DHAKA—Human Rights Watch on Monday called for a United Nations probe into the alleged enforced disappearances of Bangladesh opposition activists, demanding sanctions on the officials found responsible.
The rights watchdog released a report identifying 86 political activists, businessmen and student members of the opposition Bangladesh Nationalist Party who went missing over the past decade.
It said disappearances have become a “hallmark” of Prime Minister Sheikh Hasina’s rule since 2009, a tool for curtailing free speech and criticism.
“We want the UN and other international experts to launch an independent investigation, because it has become quite clear that the Bangladesh authorities are willing to look away and even provide impunity for these kinds of abuses,” Meenakshi Ganguly, HRW’s South Asia specialist, told AFP.
HRW called for “targeted sanctions” on members of the Rapid Action Battalion, an elite police squad accused of carrying out many of the disappearances.
There was no comment on the allegations from the government or the Rapid Action Battalion, which has been accused in the past of rights abuses including extrajudicial killings.
Other rights organisations have said 600 people have been seized in the past decade, and that those who have been freed are too scared to speak out.

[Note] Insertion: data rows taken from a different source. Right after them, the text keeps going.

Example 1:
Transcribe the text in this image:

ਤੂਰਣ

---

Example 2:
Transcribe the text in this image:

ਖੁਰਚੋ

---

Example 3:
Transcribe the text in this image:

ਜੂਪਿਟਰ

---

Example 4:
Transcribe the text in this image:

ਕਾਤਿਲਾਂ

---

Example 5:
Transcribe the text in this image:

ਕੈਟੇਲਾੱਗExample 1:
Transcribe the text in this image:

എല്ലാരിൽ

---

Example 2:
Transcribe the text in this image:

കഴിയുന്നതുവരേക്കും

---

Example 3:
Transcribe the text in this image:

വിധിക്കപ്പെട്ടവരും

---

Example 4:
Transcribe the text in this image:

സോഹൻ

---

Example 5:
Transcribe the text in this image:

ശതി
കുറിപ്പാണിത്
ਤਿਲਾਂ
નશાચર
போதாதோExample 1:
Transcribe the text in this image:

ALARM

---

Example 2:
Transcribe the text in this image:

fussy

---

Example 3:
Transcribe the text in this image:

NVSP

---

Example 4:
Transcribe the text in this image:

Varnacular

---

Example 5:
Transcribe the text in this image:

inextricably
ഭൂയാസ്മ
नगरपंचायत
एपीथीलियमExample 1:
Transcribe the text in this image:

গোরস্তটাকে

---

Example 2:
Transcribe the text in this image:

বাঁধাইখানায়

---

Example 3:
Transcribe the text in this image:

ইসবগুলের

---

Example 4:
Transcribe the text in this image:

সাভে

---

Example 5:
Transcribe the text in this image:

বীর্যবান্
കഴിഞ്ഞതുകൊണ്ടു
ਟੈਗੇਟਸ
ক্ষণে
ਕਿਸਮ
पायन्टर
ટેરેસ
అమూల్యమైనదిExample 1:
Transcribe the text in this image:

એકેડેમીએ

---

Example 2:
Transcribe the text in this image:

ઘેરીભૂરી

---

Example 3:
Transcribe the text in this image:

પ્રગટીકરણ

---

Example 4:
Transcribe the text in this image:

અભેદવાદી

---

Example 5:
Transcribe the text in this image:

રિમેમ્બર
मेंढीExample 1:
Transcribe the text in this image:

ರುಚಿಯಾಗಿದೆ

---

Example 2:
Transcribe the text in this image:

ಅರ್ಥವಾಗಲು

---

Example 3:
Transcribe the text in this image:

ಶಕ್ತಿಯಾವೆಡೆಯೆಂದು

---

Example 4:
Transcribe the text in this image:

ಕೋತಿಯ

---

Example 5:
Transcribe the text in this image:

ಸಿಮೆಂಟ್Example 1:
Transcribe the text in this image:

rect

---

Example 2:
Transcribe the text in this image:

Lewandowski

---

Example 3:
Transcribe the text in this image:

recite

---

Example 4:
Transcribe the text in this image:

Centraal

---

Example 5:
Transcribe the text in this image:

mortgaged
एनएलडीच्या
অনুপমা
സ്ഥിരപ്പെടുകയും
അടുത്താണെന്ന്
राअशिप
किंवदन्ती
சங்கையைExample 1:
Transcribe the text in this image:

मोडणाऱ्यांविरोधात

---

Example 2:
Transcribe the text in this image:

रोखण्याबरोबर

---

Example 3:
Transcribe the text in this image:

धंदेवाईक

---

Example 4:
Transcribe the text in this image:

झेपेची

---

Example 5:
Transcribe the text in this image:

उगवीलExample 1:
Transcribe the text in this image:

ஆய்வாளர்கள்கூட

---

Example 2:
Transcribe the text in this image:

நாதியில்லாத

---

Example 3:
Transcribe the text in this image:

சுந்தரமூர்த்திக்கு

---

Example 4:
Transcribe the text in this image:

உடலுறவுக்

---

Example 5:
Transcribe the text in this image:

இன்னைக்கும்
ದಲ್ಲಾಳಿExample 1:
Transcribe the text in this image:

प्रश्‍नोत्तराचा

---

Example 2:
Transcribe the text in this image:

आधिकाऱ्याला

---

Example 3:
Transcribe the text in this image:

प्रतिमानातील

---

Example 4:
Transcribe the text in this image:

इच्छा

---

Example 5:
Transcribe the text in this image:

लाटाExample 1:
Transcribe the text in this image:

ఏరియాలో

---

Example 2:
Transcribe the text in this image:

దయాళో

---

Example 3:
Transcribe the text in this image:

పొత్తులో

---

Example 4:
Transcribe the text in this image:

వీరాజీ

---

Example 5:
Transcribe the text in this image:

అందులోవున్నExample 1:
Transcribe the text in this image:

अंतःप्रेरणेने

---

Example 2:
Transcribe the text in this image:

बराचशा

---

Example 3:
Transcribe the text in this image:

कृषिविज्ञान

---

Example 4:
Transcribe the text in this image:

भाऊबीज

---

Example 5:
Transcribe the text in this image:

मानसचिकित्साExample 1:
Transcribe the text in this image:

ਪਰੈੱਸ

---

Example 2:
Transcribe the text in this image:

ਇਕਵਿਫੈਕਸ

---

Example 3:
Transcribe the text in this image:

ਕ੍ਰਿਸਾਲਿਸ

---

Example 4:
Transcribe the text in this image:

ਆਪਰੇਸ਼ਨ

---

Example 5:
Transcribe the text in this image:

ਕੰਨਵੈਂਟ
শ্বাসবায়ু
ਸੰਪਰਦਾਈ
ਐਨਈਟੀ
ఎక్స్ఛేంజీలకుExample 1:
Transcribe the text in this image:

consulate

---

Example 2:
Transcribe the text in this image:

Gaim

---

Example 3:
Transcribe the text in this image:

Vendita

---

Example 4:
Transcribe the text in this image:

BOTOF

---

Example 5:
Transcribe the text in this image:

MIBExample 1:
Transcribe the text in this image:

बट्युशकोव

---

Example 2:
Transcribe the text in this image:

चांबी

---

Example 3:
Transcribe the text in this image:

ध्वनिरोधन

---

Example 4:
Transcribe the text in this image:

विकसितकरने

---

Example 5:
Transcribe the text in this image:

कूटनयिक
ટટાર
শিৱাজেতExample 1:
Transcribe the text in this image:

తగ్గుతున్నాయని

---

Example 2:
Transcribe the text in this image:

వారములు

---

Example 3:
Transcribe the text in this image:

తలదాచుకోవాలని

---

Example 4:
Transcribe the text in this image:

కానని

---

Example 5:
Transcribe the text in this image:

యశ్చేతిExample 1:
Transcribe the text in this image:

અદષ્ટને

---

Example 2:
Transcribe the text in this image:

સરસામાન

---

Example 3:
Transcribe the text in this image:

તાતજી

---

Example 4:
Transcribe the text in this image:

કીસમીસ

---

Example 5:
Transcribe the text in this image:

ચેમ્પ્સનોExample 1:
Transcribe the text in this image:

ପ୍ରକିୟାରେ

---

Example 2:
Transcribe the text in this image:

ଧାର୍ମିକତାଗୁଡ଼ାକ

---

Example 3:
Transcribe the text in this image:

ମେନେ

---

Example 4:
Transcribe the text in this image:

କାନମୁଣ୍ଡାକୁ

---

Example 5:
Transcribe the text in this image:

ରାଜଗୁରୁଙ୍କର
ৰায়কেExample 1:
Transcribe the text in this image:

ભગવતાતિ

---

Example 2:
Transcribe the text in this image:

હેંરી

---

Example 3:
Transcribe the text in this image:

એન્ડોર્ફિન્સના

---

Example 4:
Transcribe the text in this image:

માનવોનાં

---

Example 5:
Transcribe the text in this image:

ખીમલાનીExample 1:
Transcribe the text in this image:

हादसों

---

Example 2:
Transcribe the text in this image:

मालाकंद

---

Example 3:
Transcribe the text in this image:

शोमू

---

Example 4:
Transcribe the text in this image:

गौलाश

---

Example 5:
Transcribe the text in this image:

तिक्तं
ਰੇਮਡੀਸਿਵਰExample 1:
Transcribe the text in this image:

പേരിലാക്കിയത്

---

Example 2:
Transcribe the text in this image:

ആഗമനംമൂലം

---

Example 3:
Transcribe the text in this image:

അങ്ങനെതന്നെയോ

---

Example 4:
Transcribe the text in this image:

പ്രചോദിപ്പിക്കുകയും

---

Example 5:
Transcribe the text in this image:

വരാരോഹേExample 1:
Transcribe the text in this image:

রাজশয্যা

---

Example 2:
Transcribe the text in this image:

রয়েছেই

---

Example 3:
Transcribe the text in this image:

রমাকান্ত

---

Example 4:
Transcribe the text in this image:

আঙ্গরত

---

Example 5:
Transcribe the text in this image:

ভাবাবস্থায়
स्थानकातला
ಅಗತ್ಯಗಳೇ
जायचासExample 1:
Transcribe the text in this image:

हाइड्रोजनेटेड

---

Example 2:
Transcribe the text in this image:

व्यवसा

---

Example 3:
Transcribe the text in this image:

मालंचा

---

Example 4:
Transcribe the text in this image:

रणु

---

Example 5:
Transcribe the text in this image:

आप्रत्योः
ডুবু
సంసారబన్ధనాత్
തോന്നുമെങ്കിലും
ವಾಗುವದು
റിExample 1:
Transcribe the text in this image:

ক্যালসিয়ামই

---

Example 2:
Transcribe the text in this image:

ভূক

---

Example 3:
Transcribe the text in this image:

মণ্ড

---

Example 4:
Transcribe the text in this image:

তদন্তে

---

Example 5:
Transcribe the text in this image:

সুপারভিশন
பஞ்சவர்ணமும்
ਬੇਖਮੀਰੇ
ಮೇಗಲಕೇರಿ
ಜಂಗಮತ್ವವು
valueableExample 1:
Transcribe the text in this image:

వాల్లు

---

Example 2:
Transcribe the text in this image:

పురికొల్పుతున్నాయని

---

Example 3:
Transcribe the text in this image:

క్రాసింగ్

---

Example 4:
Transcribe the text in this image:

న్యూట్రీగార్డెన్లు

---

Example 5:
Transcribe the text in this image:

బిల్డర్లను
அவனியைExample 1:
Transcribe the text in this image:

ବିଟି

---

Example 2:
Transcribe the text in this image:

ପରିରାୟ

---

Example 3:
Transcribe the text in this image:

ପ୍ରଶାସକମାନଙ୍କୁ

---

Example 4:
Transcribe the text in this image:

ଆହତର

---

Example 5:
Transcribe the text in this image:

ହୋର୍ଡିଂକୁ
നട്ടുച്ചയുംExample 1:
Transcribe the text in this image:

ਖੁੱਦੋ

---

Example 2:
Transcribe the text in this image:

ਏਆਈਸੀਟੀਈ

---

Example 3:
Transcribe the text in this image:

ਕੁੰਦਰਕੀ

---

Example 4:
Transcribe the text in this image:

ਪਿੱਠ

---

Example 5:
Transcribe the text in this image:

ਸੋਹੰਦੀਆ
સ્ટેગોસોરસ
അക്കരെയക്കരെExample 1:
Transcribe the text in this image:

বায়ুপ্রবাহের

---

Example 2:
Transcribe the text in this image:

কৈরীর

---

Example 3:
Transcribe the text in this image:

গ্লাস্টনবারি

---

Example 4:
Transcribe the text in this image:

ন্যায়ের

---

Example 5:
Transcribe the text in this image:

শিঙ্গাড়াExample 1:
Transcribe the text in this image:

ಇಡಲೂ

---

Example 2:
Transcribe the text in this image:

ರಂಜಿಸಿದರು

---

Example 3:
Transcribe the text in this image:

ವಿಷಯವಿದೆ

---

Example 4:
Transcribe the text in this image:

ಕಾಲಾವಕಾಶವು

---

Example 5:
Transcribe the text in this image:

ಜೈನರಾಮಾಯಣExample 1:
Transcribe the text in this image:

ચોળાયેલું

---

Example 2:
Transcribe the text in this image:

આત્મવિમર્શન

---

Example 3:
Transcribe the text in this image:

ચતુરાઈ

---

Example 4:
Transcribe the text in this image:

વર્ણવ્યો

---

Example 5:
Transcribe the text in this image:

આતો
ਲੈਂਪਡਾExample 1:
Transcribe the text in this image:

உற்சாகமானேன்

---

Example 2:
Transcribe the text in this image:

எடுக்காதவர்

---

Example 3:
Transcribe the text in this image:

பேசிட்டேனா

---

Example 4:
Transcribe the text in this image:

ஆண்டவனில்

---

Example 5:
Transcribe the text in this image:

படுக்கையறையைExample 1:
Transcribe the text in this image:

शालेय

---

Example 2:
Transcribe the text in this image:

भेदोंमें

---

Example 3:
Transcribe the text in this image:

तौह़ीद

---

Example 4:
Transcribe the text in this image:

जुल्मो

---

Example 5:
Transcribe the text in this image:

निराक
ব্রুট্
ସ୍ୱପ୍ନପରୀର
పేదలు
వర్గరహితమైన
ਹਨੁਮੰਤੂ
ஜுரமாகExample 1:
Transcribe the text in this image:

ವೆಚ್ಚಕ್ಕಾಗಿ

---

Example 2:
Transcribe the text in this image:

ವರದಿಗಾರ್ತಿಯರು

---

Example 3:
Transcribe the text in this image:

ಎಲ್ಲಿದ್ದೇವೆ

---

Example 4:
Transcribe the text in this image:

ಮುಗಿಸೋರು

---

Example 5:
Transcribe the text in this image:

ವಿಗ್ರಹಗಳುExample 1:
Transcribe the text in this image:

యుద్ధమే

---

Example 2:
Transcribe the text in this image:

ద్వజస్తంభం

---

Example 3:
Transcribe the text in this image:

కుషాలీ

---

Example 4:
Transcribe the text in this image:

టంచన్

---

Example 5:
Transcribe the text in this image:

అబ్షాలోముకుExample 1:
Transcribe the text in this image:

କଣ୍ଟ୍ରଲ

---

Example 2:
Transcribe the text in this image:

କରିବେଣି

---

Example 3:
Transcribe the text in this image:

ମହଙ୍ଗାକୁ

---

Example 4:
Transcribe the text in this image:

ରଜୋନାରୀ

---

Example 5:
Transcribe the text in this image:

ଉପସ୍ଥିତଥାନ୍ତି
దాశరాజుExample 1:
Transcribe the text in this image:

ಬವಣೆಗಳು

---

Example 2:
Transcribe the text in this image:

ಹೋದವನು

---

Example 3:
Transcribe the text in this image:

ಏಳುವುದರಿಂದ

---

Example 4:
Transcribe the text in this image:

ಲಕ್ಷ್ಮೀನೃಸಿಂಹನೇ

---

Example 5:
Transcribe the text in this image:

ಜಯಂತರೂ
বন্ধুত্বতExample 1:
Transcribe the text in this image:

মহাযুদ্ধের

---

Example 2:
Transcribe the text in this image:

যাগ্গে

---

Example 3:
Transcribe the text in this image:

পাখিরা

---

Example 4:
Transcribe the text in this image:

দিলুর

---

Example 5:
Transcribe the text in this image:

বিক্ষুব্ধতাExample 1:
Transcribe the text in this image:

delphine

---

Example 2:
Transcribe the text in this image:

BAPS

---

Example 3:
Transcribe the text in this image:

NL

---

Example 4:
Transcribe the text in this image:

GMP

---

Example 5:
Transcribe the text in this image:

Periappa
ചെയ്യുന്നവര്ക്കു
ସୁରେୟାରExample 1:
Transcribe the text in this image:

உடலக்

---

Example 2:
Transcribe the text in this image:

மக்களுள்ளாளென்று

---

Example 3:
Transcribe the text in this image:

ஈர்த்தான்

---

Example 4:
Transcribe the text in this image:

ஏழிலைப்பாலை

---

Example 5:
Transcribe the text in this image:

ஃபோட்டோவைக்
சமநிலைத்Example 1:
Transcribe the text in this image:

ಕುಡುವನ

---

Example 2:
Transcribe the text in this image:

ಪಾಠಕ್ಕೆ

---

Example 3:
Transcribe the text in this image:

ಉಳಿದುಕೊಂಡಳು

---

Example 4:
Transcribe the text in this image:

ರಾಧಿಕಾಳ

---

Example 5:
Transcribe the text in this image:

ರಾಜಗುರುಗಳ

The Odhikar monitor reported 16 suspected enforced disappearances in the first half of 2021.
“These enforced disappearances have created a terrible environment of fear,” said Nur Khan Liton, a former chief of Ain o Salish Kendra, a leading Bangladesh rights group.
Senior government officials have in the past denied that security agencies had seized anyone, saying the alleged victims have gone into hiding.
‘Why would he be killed?’
In one of the cases listed by HRW, low-level BNP activist Mohammad Parvez Hossain disappeared in December 2013, allegedly abducted with three friends.
“They went out to buy birthday flowers for the son of a party colleague and never returned,” said his wife Farzana Akter, who was pregnant at the time.
A few weeks later, Hasina won a general election by a landslide.
Akter, now 30, said police repeatedly refused to discuss her husband’s case.
She now relies on her family to help raise her 10-year-old daughter and eight-year-old son, who has never seen his father.
“If the government says my husband is in hiding, then why don’t they find him?” she said.
“He didn’t commit any crime, didn’t kill or rob anyone. He was not corrupt. Why would he be killed?”